The numpy array with nodal data is called 'nodes', and is an Nx4 array, where N is the number of nodes in the model and can vary from run to run. There is some additional formatting of the data in 'nodeString' that takes place later in the code to remove extraneous brackets, parentheses and commas, but that is relatively quick and pretty much the same between all methods below.
I've tried a couple different settings for the parameters of array2string:
np.set_printoptions(threshold=np.inf)
nodeString = np.array2string(nodes, precision=4, suppress_small=True, separator=',') # original syntax
nodeString = np.array2string(nodes, suppress_small=True, separator=',')
nodeString = np.array2string(nodes, precision=4, suppress_small=False, separator=',')

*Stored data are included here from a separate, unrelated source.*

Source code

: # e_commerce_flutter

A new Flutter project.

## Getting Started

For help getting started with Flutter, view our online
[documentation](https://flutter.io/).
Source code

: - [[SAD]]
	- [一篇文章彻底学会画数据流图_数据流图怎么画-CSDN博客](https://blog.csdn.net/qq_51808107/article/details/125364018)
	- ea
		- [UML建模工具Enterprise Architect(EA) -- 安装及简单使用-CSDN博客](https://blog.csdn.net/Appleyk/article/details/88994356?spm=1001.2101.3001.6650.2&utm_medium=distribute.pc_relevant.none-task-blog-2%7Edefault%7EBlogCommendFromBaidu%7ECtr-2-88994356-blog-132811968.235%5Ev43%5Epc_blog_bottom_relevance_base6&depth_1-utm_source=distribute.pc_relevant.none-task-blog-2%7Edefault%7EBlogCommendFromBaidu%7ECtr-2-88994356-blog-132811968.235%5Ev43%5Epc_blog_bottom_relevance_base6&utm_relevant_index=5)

I've tried array_str instead:
np.set_printoptions(threshold=np.inf)
nodeString = np.array_str(nodes, precision=4, suppress_small=True)
I've also tried just writing the numpy array to a text file and opening it back up:
np.set_printoptions(threshold=np.inf)
fmt = '%s', '%.4f', '%.4f', '%.4f'
np.savetxt('temp.txt', nodes, delimiter=',', fmt=fmt)
with open('temp.txt', 'r') as file:
nodeString = file.read()
Comparison of processing time vs number of nodes for different numpy array to string techniques
(The run time reported in the figure above is in seconds.) By far, the fastest technique I've found is to save the data and then read it back in. I'm really surprised by this, and I wonder if I'm doing something wrong with the native numpy functions like array2string that are negatively impacting their performance. I'm a Mechanical Engineer, and I've been told we code by brute force rather than by elegance, so if someone has a better way of doing what I'm trying to do, or an explanation why it's faster to write and read than just to reformat, I'd appreciated any insight. Thanks!
Upvotes: 2
Views: 276
Reputation: 2174
Instead of writing and reading from a file, read and write to a StringIO object:
from io import StringIO
sb = StringIO()
np.savetxt(sb, nodes, delimiter=',', fmt=fmt)
nodeString = sb.getvalue()
I believe this will save you time by avoiding reading and writing from the harddrive. Rather it keeps everything in memory.
Upvotes: 1